* Data provided:

####################

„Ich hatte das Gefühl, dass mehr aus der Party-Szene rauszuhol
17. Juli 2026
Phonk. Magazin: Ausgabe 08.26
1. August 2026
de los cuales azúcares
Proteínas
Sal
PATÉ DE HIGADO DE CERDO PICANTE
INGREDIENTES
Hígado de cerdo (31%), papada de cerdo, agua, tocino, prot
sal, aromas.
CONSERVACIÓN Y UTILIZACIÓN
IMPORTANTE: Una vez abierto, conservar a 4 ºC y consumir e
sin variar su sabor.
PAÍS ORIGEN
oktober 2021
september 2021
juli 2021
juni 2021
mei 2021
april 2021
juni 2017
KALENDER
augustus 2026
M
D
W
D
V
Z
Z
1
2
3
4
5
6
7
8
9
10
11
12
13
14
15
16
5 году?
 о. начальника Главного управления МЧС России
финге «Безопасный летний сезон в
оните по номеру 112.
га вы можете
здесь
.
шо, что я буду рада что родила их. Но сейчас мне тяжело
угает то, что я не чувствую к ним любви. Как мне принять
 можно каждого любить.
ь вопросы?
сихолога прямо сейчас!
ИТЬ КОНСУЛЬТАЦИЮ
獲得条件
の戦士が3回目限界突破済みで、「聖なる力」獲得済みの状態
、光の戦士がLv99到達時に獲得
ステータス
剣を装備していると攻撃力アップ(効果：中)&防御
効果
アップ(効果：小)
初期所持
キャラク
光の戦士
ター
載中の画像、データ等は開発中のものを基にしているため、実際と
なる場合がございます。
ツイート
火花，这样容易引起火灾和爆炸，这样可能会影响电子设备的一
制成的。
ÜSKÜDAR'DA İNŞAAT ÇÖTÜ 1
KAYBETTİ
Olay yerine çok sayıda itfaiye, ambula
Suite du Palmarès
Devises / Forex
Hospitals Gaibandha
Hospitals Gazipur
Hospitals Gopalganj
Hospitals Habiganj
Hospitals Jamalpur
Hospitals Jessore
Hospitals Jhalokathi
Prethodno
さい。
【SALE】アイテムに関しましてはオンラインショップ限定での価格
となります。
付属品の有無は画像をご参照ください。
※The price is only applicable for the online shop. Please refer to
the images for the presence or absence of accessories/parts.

####################

* Your assignment: Write out all the lines of the records again, swapping "Hospitals" for "Clinics" everywhere it shows up and keeping every other word the same.

* Output for this task:
„Ich hatte das Gefühl, dass mehr aus der Party-Szene rauszuhol
17. Juli 2026
Phonk. Magazin: Ausgabe 08.26
1. August 2026
de los cuales azúcares
Proteínas
Sal
PATÉ DE HIGADO DE CERDO PICANTE
INGREDIENTES
Hígado de cerdo (31%), papada de cerdo, agua, tocino, prot
sal, aromas.
CONSERVACIÓN Y UTILIZACIÓN
IMPORTANTE: Una vez abierto, conservar a 4 ºC y consumir e
sin variar su sabor.
PAÍS ORIGEN
oktober 2021
september 2021
juli 2021
juni 2021
mei 2021
april 2021
juni 2017
KALENDER
augustus 2026
M
D
W
D
V
Z
Z
1
2
3
4
5
6
7
8
9
10
11
12
13
14
15
16
5 году?
 о. начальника Главного управления МЧС России
финге «Безопасный летний сезон в
оните по номеру 112.
га вы можете
здесь
.
шо, что я буду рада что родила их. Но сейчас мне тяжело
угает то, что я не чувствую к ним любви. Как мне принять
 можно каждого любить.
ь вопросы?
сихолога прямо сейчас!
ИТЬ КОНСУЛЬТАЦИЮ
獲得条件
の戦士が3回目限界突破済みで、「聖なる力」獲得済みの状態
、光の戦士がLv99到達時に獲得
ステータス
剣を装備していると攻撃力アップ(効果：中)&防御
効果
アップ(効果：小)
初期所持
キャラク
光の戦士
ター
載中の画像、データ等は開発中のものを基にしているため、実際と
なる場合がございます。
ツイート
火花，这样容易引起火灾和爆炸，这样可能会影响电子设备的一
制成的。
ÜSKÜDAR'DA İNŞAAT ÇÖTÜ 1
KAYBETTİ
Olay yerine çok sayıda itfaiye, ambula
Suite du Palmarès
Devises / Forex
Clinics Gaibandha
Clinics Gazipur
Clinics Gopalganj
Clinics Habiganj
Clinics Jamalpur
Clinics Jessore
Clinics Jhalokathi
Prethodno
さい。
【SALE】アイテムに関しましてはオンラインショップ限定での価格
となります。
付属品の有無は画像をご参照ください。
※The price is only applicable for the online shop. Please refer to
the images for the presence or absence of accessories/parts.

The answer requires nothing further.